### PROVIDED ENTRIES

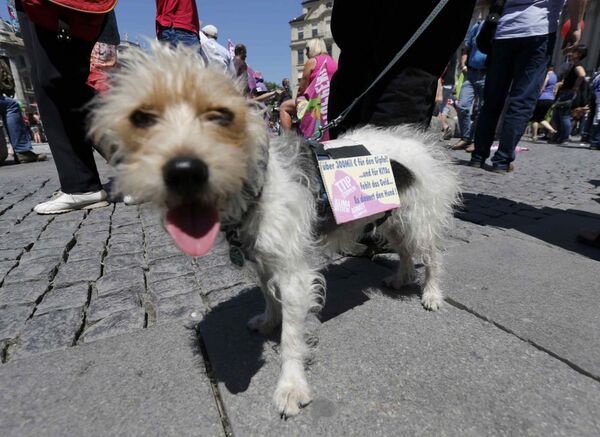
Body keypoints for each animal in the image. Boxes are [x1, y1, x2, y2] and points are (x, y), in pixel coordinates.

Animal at [90, 42, 460, 418]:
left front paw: (291, 386)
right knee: (405, 251)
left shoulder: (295, 274)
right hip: (392, 218)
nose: (184, 170)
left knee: (432, 257)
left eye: (221, 116)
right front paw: (269, 322)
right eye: (141, 118)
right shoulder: (263, 263)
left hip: (419, 218)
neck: (258, 191)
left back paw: (431, 293)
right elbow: (269, 296)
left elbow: (292, 338)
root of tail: (418, 140)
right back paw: (401, 278)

### WORK REQUEST
Retype all the records shown above, character for character. Omit every picture.

### EXERCISE RESPONSE
Body keypoints for each animal in the image. Boxes are [x1, y1, x2, y2] and points are (x, y), in pixel coordinates.

Animal at [90, 42, 460, 418]:
left front paw: (291, 386)
right knee: (405, 251)
left shoulder: (295, 274)
right hip: (392, 218)
nose: (184, 170)
left knee: (432, 257)
left eye: (221, 116)
right front paw: (269, 322)
right eye: (141, 118)
right shoulder: (263, 263)
left hip: (419, 218)
neck: (258, 191)
left back paw: (431, 293)
right elbow: (269, 296)
left elbow: (292, 338)
root of tail: (418, 140)
right back paw: (401, 278)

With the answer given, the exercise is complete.